Record set:
________________________________________

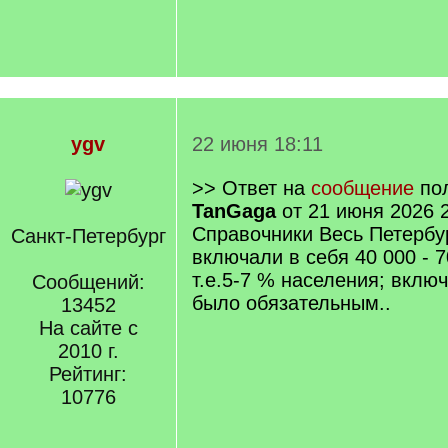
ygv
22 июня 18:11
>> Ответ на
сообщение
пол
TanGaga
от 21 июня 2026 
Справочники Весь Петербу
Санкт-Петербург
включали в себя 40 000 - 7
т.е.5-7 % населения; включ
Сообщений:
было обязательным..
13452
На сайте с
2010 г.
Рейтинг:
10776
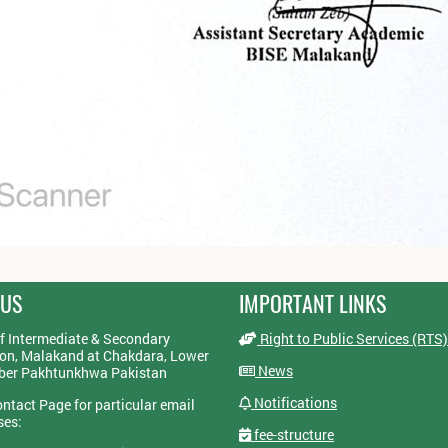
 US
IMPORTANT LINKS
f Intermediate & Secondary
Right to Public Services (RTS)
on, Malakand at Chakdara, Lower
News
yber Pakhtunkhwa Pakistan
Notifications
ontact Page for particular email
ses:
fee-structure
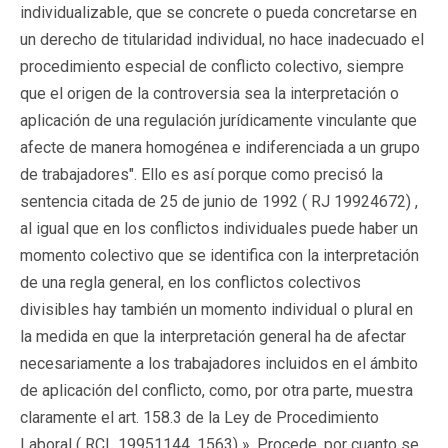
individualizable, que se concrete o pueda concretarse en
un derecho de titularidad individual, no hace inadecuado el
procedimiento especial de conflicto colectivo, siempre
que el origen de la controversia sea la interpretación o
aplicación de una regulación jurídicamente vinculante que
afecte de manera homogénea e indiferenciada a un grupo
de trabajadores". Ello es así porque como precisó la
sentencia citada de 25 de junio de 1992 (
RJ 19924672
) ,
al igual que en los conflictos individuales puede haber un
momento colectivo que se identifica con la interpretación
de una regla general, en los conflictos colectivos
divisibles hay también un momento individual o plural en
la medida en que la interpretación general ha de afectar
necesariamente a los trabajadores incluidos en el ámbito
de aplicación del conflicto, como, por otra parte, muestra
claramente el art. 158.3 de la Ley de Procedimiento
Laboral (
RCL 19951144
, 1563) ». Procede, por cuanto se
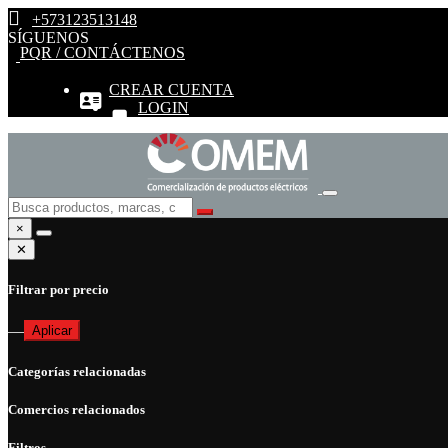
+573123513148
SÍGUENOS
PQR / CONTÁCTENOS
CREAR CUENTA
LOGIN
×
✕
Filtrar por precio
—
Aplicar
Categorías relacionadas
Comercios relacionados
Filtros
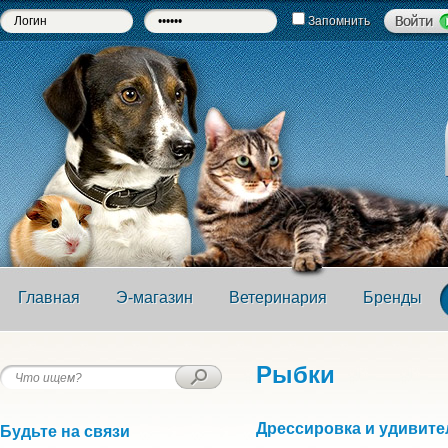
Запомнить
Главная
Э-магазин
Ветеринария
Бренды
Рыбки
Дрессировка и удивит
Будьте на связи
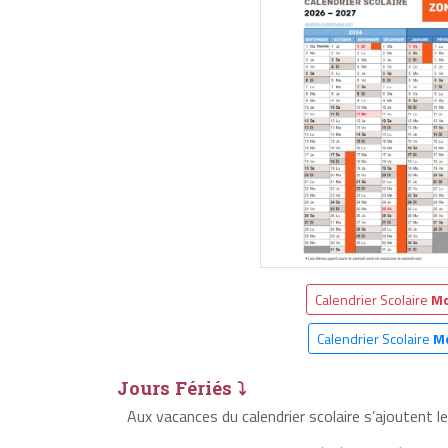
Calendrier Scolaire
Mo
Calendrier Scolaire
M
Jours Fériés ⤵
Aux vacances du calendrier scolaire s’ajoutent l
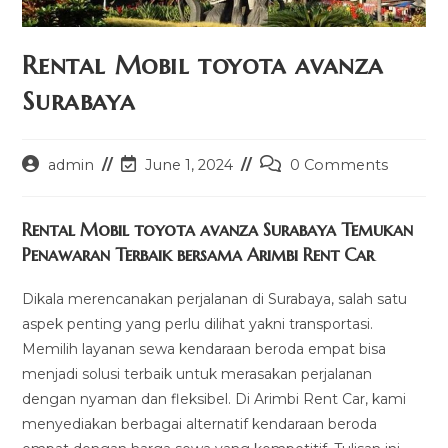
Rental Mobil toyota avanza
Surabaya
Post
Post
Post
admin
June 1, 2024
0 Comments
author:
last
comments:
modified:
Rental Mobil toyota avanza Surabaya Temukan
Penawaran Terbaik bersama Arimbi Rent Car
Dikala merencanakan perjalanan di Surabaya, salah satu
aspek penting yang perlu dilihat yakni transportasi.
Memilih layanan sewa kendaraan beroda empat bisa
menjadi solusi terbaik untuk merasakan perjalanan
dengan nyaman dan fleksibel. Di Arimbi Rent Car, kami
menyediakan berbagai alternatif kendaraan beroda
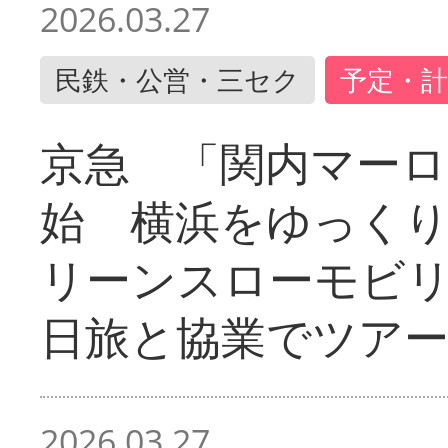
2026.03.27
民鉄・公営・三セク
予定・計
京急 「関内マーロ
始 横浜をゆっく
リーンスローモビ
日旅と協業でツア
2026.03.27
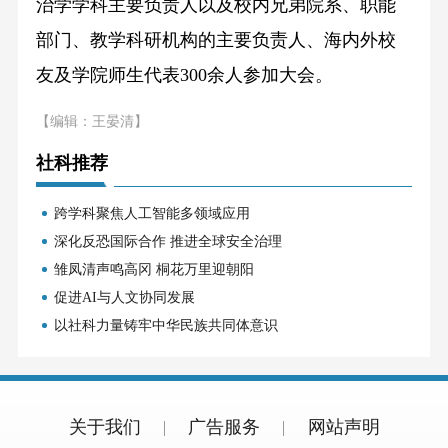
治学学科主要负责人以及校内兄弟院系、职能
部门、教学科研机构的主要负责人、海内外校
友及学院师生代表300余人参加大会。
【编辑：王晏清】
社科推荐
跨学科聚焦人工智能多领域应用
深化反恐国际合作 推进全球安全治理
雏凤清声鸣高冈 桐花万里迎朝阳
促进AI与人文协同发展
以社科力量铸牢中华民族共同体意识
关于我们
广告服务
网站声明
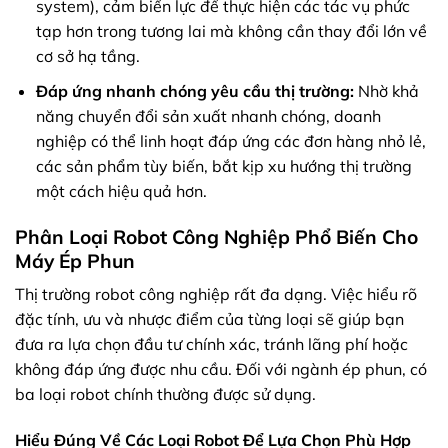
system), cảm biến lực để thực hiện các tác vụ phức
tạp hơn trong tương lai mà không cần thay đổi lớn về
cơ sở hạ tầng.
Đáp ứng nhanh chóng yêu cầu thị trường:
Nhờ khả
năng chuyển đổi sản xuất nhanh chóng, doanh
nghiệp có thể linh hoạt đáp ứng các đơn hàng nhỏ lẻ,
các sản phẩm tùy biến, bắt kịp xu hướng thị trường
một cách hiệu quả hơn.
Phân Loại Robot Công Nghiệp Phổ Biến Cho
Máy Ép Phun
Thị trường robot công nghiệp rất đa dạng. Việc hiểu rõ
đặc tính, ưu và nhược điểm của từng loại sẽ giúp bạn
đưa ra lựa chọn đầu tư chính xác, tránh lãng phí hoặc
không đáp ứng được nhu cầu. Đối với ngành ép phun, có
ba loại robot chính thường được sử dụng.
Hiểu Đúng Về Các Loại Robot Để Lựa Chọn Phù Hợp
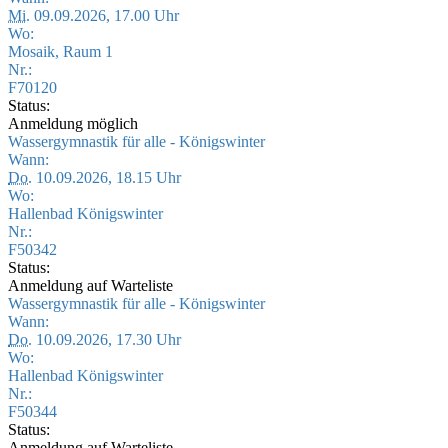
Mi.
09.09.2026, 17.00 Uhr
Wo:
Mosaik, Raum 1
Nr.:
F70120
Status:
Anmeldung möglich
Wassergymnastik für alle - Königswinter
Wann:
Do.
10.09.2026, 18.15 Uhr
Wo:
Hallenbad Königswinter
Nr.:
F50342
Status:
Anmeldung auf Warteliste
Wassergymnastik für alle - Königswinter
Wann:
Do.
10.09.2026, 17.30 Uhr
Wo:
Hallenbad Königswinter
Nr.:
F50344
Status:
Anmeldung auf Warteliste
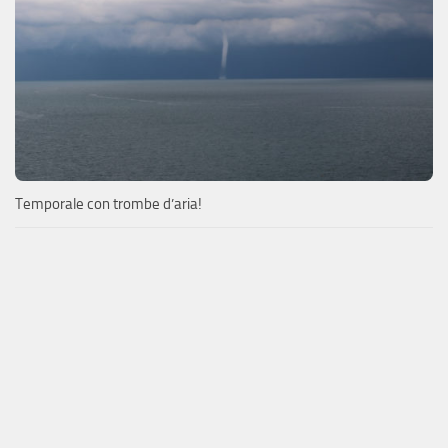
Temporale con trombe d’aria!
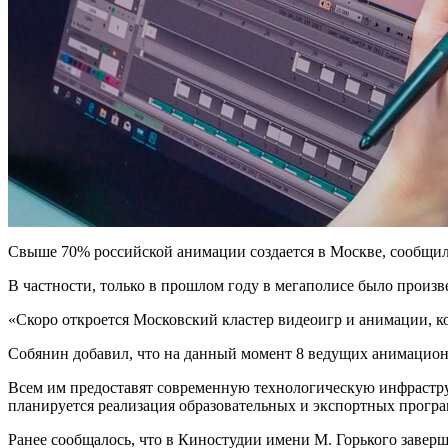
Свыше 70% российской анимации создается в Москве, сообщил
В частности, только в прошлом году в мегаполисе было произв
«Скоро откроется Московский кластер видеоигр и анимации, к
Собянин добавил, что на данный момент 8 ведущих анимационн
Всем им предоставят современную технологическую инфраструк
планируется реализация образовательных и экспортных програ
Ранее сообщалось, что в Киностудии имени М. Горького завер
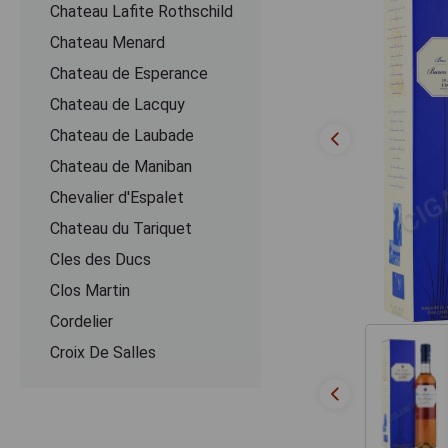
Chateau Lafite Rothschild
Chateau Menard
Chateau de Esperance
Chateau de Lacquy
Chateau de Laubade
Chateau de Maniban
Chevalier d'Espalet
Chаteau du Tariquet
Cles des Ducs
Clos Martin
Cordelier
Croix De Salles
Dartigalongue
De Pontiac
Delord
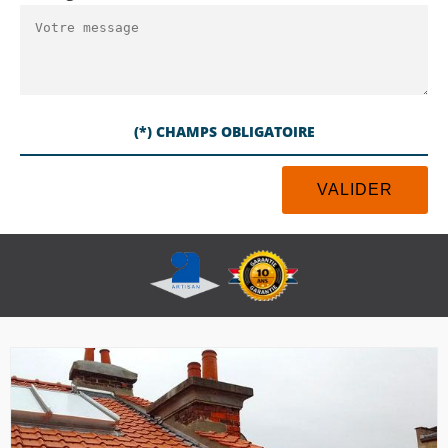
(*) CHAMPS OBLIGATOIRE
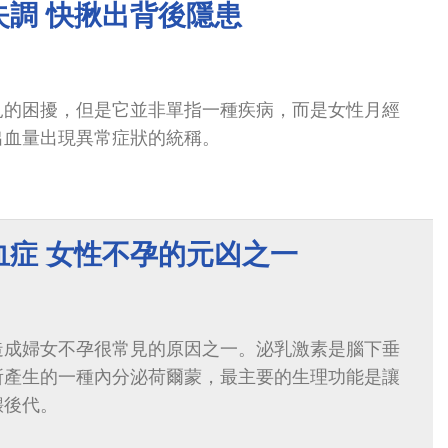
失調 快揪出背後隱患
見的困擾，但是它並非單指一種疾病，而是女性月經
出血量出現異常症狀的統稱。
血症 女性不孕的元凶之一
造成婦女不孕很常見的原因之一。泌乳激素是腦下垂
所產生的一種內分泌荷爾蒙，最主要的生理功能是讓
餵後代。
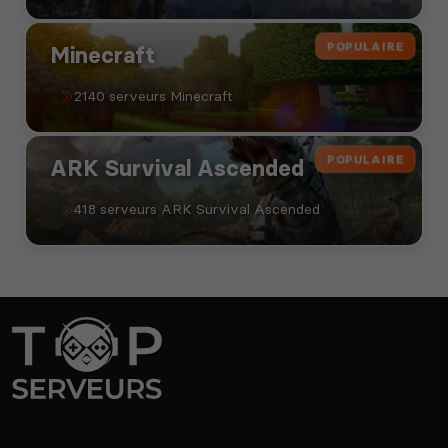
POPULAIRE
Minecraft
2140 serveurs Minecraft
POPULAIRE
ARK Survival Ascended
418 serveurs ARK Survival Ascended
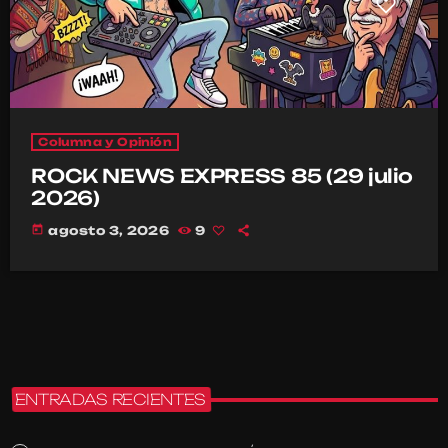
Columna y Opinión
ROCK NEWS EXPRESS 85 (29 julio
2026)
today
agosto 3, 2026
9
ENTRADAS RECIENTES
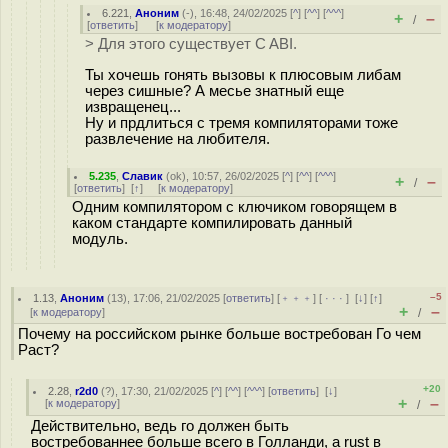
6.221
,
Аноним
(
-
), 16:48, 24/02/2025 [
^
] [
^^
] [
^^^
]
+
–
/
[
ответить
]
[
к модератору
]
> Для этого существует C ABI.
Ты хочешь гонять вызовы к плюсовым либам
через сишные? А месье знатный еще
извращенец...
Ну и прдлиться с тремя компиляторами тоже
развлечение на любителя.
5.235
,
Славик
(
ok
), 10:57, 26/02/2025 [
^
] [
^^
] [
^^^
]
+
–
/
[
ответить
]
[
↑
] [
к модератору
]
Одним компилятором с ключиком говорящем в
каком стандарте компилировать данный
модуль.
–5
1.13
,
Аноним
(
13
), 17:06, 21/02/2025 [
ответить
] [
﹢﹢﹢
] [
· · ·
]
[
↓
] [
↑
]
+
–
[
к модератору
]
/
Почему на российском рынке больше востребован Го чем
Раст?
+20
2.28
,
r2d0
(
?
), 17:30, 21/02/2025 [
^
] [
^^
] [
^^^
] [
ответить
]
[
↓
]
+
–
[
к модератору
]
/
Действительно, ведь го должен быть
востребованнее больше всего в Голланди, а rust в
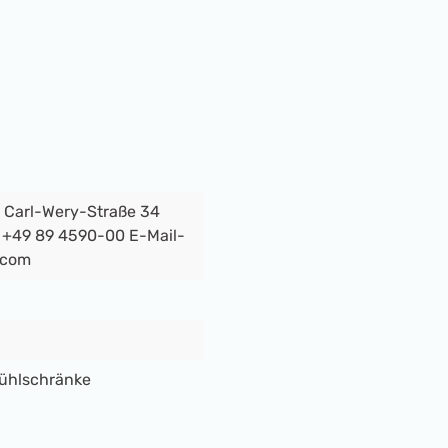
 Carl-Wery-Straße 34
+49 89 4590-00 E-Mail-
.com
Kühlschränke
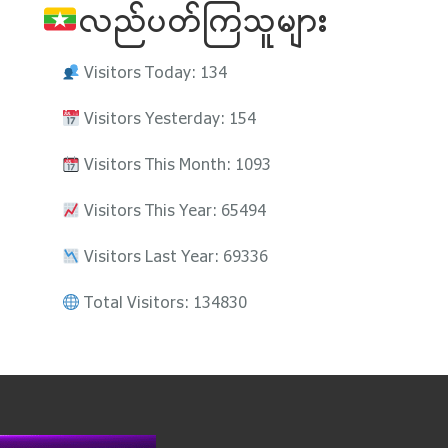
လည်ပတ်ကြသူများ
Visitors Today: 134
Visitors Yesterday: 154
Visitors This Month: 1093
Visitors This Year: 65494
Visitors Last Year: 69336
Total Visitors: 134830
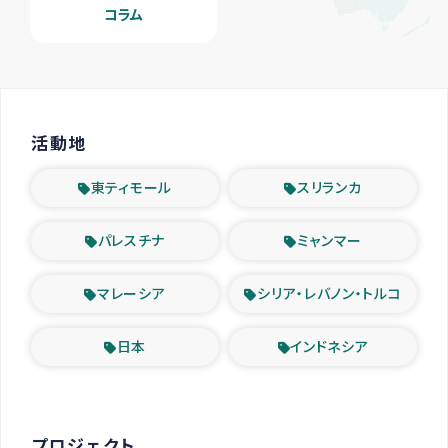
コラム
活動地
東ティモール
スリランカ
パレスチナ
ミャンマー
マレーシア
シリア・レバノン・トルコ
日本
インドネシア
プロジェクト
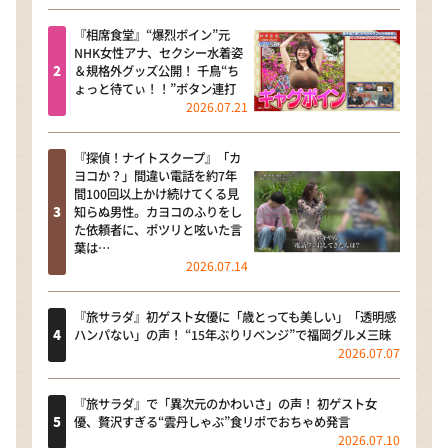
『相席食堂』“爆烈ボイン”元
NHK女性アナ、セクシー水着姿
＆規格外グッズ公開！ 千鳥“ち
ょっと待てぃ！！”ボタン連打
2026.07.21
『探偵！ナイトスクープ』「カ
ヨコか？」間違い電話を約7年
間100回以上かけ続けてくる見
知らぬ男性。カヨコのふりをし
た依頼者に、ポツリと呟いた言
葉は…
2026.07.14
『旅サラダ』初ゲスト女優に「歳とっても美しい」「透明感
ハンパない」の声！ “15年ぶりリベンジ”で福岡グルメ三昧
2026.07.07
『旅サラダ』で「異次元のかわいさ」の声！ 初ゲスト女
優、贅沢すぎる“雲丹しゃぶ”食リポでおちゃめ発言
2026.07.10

________________________________________

Task brief:
The material above holds pictures; leave them out and set down exactly the lines from the line with "necesariamente a los" to the line with "aspek penting yang", both included.

Solution:
necesariamente a los trabajadores incluidos en el ámbito
de aplicación del conflicto, como, por otra parte, muestra
claramente el art. 158.3 de la Ley de Procedimiento
Laboral (
RCL 19951144
, 1563) ». Procede, por cuanto se
+573123513148
SÍGUENOS
PQR / CONTÁCTENOS
CREAR CUENTA
LOGIN
×
✕
Filtrar por precio
—
Aplicar
Categorías relacionadas
Comercios relacionados
Filtros
Запомнить
Главная
Э-магазин
Ветеринария
Бренды
Рыбки
Дрессировка и удивит
Будьте на связи
Calendrier Scolaire
Mo
Calendrier Scolaire
M
Jours Fériés ⤵
Aux vacances du calendrier scolaire s’ajoutent l
Rental Mobil toyota avanza
Surabaya
Post
Post
Post
admin
June 1, 2024
0 Comments
author:
last
comments:
modified:
Rental Mobil toyota avanza Surabaya Temukan
Penawaran Terbaik bersama Arimbi Rent Car
Dikala merencanakan perjalanan di Surabaya, salah satu
aspek penting yang perlu dilihat yakni transportasi.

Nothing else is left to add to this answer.